Exercise directions: What is needed here is every record, retyped without any change.

────────────────────

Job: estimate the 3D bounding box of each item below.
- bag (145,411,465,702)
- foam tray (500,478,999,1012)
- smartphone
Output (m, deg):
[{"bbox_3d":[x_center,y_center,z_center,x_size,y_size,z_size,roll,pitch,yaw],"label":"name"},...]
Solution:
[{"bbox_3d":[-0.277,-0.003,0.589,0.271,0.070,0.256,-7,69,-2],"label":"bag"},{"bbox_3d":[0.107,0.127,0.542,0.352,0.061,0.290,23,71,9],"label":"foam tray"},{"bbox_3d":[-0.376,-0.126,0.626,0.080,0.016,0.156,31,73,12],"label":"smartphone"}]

────────────────────

Exercise result:
Job: estimate the 3D bounding box of each item below.
- bag (145,411,465,702)
- foam tray (500,478,999,1012)
- smartphone
Output (m, deg):
[{"bbox_3d":[x_center,y_center,z_center,x_size,y_size,z_size,roll,pitch,yaw],"label":"name"},...]
Solution:
[{"bbox_3d":[-0.277,-0.003,0.589,0.271,0.070,0.256,-7,69,-2],"label":"bag"},{"bbox_3d":[0.107,0.127,0.542,0.352,0.061,0.290,23,71,9],"label":"foam tray"},{"bbox_3d":[-0.376,-0.126,0.626,0.080,0.016,0.156,31,73,12],"label":"smartphone"}]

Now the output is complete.